--- Entries shown Enclosed Below ---

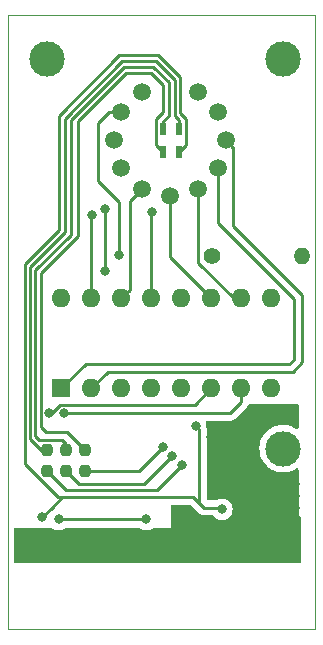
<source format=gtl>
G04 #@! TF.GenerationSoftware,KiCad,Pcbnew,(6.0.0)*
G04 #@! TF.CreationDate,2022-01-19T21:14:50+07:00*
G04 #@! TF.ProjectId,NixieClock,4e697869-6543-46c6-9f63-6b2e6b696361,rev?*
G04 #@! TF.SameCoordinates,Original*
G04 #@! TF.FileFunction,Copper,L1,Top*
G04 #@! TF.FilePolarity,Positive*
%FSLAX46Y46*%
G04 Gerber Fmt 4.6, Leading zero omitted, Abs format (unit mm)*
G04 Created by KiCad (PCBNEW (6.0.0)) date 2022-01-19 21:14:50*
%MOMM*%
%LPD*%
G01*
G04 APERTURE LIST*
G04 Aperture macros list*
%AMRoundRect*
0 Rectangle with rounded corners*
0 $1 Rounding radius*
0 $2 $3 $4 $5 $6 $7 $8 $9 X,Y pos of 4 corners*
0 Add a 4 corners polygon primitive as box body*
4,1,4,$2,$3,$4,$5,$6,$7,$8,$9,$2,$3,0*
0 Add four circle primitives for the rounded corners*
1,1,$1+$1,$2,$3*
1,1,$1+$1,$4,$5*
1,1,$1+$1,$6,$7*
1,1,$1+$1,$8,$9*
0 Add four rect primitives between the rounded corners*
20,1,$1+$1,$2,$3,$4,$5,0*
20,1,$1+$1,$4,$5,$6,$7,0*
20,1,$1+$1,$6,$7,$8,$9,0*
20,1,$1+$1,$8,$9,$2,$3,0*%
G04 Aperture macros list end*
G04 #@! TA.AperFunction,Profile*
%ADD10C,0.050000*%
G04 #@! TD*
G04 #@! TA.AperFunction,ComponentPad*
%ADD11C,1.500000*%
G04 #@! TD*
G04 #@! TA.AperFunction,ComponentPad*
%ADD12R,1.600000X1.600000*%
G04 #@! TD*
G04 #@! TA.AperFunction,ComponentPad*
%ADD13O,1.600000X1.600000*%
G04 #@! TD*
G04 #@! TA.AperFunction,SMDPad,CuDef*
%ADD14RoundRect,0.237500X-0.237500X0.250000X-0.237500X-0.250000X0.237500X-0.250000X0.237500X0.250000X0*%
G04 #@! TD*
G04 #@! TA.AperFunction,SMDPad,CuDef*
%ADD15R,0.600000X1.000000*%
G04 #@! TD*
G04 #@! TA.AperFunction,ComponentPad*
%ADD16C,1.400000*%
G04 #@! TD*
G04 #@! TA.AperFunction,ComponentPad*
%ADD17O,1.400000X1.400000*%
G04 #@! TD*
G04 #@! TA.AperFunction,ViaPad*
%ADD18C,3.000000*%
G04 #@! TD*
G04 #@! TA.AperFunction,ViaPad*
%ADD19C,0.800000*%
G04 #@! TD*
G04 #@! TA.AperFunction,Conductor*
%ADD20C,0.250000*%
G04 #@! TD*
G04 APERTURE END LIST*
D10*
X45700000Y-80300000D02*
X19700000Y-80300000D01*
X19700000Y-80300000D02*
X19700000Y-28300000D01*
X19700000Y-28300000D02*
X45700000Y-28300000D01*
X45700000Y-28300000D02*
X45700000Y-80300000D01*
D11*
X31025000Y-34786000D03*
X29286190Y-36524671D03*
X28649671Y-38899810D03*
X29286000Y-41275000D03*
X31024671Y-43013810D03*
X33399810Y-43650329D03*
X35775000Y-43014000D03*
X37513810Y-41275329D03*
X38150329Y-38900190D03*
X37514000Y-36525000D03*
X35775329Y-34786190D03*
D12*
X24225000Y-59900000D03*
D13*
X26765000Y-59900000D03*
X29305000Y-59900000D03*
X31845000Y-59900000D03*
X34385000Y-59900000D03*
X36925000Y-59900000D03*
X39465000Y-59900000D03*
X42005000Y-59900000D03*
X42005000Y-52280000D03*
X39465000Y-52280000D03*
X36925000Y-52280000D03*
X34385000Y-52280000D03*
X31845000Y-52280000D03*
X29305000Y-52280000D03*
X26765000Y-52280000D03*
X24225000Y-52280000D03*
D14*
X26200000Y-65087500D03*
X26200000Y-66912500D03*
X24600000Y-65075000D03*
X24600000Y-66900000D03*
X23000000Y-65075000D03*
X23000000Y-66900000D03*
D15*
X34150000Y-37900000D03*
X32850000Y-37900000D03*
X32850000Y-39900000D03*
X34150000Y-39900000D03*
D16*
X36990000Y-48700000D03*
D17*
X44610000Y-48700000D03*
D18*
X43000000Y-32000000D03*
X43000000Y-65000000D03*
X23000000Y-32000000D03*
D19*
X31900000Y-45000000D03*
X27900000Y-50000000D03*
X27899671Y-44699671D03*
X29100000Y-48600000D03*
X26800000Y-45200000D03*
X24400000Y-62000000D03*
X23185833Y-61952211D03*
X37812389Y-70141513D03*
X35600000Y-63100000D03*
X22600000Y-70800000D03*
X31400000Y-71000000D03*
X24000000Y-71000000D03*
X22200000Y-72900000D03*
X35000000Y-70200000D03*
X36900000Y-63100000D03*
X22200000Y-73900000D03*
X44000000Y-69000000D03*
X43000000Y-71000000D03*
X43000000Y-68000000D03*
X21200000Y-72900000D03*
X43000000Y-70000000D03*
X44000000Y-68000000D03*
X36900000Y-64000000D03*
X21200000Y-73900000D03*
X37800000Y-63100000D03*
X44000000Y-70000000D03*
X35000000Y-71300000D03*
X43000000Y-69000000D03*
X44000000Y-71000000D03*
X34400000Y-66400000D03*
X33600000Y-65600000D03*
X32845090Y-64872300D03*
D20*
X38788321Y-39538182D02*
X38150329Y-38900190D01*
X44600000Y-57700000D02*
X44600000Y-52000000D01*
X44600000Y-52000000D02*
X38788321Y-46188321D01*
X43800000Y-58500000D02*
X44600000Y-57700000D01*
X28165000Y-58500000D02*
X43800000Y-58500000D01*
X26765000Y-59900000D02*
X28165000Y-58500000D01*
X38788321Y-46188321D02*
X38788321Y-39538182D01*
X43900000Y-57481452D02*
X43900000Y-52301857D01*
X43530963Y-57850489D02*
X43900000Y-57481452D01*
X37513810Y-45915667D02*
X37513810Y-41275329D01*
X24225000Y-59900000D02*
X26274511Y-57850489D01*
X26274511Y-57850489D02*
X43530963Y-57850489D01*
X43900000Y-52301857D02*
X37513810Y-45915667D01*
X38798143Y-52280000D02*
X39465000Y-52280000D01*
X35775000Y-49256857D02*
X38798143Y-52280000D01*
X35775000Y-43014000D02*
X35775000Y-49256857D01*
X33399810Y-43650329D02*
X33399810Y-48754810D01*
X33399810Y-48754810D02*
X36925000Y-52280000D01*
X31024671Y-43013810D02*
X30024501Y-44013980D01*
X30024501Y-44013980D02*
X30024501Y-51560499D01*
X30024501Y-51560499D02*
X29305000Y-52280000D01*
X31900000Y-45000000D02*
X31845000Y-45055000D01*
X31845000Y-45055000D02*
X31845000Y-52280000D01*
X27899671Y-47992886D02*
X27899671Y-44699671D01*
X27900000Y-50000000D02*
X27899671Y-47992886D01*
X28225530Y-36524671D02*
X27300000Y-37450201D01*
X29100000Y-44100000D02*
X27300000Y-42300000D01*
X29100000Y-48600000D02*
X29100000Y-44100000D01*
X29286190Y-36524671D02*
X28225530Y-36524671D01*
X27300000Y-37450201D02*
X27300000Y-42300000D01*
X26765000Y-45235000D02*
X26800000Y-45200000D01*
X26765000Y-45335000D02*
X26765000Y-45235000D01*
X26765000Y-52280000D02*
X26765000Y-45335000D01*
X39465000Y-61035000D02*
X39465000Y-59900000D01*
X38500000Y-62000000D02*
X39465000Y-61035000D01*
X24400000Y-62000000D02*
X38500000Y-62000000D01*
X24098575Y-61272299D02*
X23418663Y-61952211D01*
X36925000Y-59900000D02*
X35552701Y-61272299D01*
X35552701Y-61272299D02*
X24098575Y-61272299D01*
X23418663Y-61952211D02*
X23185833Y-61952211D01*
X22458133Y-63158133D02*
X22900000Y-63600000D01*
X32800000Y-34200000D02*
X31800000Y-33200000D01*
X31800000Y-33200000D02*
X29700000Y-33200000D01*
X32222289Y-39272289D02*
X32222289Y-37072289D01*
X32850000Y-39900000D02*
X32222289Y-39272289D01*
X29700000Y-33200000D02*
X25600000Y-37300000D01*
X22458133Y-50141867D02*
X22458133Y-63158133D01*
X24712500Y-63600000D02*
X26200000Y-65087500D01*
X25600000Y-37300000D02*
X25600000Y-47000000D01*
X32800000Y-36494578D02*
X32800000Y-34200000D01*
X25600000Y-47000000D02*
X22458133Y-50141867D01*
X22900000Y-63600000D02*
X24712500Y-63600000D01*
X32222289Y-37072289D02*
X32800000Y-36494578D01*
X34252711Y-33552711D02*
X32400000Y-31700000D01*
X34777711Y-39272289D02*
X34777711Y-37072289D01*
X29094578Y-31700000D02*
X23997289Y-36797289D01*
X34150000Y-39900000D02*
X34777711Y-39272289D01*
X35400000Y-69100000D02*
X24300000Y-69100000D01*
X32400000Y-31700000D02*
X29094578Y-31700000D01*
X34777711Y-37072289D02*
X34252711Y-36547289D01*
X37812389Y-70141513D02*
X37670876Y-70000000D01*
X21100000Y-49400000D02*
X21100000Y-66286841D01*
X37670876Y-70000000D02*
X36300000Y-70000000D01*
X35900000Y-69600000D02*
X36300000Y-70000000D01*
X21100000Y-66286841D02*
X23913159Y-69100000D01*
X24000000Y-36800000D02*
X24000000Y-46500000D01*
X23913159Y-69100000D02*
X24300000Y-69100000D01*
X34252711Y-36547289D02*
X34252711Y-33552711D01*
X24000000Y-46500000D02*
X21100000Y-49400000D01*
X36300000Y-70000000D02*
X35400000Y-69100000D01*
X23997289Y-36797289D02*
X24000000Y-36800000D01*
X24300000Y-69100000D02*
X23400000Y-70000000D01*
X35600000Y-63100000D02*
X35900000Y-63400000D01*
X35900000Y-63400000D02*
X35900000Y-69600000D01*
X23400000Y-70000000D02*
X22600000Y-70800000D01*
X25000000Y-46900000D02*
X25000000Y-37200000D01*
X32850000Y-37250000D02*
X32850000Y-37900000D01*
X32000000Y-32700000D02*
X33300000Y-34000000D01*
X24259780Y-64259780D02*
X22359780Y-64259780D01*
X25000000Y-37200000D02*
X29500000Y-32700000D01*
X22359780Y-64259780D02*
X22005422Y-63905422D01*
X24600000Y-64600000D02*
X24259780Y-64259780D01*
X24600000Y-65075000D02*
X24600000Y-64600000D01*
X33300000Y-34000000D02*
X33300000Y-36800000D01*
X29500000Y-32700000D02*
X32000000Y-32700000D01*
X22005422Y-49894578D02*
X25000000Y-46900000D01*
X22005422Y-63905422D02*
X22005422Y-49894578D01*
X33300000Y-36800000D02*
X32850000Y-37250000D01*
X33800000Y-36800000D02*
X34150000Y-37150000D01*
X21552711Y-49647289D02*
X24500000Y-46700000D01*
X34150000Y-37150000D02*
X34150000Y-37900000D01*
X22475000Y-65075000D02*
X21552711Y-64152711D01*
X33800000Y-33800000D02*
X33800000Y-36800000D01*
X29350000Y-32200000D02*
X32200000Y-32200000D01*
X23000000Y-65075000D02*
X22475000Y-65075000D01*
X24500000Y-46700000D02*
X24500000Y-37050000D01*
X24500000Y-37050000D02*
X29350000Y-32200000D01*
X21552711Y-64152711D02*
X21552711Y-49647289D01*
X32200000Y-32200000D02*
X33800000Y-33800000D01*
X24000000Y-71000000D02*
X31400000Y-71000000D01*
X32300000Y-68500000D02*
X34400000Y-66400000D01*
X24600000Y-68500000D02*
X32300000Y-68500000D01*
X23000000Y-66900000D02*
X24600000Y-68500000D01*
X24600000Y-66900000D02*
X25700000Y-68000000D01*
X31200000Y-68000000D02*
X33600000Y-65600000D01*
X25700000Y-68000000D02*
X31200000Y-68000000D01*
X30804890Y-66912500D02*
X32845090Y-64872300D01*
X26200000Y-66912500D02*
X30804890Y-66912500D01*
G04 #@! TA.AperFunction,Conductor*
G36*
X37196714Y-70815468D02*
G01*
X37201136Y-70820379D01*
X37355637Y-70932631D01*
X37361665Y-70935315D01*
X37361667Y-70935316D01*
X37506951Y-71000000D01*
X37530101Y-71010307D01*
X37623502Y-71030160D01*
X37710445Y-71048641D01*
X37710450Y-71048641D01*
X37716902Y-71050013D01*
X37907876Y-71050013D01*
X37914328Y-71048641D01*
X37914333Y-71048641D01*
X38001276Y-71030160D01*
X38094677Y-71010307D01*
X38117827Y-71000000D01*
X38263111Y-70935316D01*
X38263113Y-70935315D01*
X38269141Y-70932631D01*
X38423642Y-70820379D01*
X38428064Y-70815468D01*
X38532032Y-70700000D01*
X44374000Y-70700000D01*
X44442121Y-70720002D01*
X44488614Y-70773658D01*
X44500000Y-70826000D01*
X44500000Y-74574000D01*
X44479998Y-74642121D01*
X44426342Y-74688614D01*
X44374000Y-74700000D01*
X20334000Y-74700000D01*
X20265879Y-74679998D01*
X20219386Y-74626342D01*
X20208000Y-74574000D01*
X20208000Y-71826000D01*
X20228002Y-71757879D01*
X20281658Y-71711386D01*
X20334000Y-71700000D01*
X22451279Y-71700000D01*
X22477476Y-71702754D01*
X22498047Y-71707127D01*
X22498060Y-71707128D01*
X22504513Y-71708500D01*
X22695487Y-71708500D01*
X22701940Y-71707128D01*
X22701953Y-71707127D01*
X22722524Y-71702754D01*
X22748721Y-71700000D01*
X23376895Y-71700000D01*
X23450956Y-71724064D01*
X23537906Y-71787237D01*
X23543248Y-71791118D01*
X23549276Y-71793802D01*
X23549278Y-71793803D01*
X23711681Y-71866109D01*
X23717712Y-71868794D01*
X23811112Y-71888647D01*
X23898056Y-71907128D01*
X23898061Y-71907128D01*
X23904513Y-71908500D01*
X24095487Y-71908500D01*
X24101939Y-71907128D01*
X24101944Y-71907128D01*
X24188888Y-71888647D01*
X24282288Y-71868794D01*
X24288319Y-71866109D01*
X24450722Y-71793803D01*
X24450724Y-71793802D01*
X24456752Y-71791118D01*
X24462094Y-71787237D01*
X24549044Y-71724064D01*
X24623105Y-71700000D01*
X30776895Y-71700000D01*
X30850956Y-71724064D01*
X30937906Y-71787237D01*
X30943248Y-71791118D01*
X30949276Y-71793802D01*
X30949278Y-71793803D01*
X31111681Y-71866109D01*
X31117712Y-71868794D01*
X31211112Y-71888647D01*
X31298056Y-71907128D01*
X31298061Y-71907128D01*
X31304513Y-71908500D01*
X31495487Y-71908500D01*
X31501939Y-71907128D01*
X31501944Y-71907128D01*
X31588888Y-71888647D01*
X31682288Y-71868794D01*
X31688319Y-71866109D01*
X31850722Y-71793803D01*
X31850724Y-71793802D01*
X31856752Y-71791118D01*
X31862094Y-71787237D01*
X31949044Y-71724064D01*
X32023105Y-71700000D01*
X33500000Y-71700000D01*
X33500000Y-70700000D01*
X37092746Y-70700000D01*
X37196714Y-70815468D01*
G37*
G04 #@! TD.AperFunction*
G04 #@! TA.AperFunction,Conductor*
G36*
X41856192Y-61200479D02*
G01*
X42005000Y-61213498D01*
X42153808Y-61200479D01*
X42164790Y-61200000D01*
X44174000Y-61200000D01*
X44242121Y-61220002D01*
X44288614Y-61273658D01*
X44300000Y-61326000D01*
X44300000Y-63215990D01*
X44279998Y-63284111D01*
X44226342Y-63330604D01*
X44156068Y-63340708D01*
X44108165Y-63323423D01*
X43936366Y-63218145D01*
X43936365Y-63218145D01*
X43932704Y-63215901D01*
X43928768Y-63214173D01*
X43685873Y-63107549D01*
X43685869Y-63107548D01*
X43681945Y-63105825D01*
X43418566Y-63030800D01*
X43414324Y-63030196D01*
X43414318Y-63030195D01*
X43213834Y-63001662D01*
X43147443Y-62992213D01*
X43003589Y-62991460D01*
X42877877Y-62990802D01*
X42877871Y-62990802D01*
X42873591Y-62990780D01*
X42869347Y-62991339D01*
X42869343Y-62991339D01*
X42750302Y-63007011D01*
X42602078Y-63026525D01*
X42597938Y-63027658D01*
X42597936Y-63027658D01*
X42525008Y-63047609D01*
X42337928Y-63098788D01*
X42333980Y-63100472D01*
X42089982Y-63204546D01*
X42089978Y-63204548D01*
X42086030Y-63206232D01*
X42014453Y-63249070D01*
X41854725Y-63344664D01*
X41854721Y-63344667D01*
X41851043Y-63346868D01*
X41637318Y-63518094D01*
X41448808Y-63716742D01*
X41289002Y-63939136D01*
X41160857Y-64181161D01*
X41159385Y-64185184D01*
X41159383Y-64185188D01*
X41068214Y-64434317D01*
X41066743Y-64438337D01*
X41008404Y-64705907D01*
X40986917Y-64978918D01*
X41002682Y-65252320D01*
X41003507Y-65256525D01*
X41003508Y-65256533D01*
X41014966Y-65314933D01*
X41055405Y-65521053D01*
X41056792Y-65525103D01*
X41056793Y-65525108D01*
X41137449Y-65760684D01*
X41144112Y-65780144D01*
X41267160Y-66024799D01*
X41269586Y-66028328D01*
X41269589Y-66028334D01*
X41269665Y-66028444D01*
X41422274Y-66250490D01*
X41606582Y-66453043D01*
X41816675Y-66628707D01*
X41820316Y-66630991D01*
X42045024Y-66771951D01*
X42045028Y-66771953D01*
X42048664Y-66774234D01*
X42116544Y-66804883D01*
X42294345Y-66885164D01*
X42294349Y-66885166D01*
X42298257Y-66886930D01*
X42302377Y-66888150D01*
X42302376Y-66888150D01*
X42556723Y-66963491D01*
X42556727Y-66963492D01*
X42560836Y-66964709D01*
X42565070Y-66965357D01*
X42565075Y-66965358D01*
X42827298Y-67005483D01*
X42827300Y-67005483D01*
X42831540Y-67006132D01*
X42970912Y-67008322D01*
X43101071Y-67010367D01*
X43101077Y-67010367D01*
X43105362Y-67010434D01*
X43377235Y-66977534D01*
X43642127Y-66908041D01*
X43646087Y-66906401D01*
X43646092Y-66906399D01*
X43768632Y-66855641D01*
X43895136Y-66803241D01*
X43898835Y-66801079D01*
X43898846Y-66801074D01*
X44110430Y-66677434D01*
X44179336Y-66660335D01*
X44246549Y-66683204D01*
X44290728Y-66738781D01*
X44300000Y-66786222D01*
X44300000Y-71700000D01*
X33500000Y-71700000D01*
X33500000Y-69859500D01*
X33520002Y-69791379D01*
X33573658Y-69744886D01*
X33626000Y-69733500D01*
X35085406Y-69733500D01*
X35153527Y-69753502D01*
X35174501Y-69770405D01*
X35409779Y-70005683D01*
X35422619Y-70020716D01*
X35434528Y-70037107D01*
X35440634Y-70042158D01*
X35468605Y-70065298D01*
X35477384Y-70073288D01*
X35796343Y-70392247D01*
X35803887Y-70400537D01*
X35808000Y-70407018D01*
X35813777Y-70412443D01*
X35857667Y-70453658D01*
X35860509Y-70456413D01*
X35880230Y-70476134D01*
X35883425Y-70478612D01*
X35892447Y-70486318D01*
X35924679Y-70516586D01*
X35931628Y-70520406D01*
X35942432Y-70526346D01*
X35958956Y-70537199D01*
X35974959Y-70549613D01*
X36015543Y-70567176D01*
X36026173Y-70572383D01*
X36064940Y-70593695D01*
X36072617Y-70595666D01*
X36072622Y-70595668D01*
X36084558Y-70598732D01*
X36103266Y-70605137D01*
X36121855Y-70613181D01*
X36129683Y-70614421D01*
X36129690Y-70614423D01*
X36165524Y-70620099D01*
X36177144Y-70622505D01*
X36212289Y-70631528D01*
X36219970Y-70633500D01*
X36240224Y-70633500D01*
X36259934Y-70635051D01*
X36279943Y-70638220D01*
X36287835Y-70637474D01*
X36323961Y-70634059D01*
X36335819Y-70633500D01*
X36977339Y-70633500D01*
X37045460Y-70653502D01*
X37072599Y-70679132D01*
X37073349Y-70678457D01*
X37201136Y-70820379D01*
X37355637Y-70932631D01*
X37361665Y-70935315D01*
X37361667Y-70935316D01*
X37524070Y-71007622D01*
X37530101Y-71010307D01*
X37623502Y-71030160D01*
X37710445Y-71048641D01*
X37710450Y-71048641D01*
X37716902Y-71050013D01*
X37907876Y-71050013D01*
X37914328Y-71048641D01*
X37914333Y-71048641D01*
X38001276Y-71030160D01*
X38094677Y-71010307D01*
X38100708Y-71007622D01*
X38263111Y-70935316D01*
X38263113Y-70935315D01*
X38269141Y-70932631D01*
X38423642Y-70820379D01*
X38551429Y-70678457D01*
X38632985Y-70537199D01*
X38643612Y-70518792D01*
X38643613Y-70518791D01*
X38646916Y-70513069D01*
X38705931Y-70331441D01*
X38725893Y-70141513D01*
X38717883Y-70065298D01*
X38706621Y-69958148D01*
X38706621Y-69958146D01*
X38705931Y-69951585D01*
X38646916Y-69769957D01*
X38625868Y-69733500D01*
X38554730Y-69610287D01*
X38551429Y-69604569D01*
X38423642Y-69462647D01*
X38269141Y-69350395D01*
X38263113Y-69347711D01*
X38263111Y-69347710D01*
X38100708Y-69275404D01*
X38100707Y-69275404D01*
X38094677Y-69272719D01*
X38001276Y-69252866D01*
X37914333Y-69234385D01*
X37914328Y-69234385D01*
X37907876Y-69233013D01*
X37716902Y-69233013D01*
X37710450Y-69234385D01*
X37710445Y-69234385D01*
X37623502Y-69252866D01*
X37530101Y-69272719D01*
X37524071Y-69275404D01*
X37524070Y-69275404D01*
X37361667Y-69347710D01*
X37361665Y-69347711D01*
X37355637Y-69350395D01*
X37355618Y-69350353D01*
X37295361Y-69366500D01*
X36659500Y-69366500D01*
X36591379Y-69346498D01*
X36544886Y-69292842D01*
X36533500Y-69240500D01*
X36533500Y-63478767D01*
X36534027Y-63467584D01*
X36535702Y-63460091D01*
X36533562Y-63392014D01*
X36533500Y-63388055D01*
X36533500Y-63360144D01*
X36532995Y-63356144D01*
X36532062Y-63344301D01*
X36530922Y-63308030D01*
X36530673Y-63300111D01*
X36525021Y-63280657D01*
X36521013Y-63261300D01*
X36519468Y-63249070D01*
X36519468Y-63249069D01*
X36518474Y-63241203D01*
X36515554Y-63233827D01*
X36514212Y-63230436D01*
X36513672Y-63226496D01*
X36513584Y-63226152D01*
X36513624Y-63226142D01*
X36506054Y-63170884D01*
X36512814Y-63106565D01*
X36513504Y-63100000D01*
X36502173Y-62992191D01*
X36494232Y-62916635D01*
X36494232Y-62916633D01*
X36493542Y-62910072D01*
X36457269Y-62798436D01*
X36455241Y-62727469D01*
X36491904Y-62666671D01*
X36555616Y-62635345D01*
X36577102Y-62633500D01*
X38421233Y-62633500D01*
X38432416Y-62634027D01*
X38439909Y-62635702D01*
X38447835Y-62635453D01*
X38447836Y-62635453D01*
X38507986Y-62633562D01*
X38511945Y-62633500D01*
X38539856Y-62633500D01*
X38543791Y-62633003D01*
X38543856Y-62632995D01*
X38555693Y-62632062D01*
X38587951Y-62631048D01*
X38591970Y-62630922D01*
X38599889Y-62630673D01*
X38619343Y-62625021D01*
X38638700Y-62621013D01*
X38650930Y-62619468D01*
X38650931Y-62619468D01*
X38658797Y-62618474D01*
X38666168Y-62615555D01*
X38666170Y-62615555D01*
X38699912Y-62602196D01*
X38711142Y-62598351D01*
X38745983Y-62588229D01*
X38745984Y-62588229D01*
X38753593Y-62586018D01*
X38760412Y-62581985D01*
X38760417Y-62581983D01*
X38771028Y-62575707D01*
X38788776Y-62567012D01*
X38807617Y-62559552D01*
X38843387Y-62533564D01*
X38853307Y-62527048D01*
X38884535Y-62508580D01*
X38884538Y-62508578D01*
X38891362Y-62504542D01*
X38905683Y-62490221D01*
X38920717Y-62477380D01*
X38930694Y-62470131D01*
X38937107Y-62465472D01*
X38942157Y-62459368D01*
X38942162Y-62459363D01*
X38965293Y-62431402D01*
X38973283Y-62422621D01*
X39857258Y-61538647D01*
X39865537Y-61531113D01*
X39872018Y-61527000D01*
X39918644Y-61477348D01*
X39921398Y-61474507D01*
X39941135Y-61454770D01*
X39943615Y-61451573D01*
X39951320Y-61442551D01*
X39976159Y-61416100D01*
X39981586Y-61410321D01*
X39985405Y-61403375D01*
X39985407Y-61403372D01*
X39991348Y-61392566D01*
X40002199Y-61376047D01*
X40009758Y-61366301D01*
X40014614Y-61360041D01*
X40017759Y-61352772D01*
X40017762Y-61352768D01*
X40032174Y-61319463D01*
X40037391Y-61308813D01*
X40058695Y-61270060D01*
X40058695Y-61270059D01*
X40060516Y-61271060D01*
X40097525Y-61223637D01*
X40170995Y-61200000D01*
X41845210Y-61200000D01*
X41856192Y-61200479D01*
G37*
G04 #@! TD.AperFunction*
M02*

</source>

--- End of Enclosed Entries shown ---

From the line that has "X36064940Y-70593695D01*" through the line that has "X38632985Y-70537199D01*", copy every line exactly as it appears above, and leave out all others.

X36064940Y-70593695D01*
X36072617Y-70595666D01*
X36072622Y-70595668D01*
X36084558Y-70598732D01*
X36103266Y-70605137D01*
X36121855Y-70613181D01*
X36129683Y-70614421D01*
X36129690Y-70614423D01*
X36165524Y-70620099D01*
X36177144Y-70622505D01*
X36212289Y-70631528D01*
X36219970Y-70633500D01*
X36240224Y-70633500D01*
X36259934Y-70635051D01*
X36279943Y-70638220D01*
X36287835Y-70637474D01*
X36323961Y-70634059D01*
X36335819Y-70633500D01*
X36977339Y-70633500D01*
X37045460Y-70653502D01*
X37072599Y-70679132D01*
X37073349Y-70678457D01*
X37201136Y-70820379D01*
X37355637Y-70932631D01*
X37361665Y-70935315D01*
X37361667Y-70935316D01*
X37524070Y-71007622D01*
X37530101Y-71010307D01*
X37623502Y-71030160D01*
X37710445Y-71048641D01*
X37710450Y-71048641D01*
X37716902Y-71050013D01*
X37907876Y-71050013D01*
X37914328Y-71048641D01*
X37914333Y-71048641D01*
X38001276Y-71030160D01*
X38094677Y-71010307D01*
X38100708Y-71007622D01*
X38263111Y-70935316D01*
X38263113Y-70935315D01*
X38269141Y-70932631D01*
X38423642Y-70820379D01*
X38551429Y-70678457D01*
X38632985Y-70537199D01*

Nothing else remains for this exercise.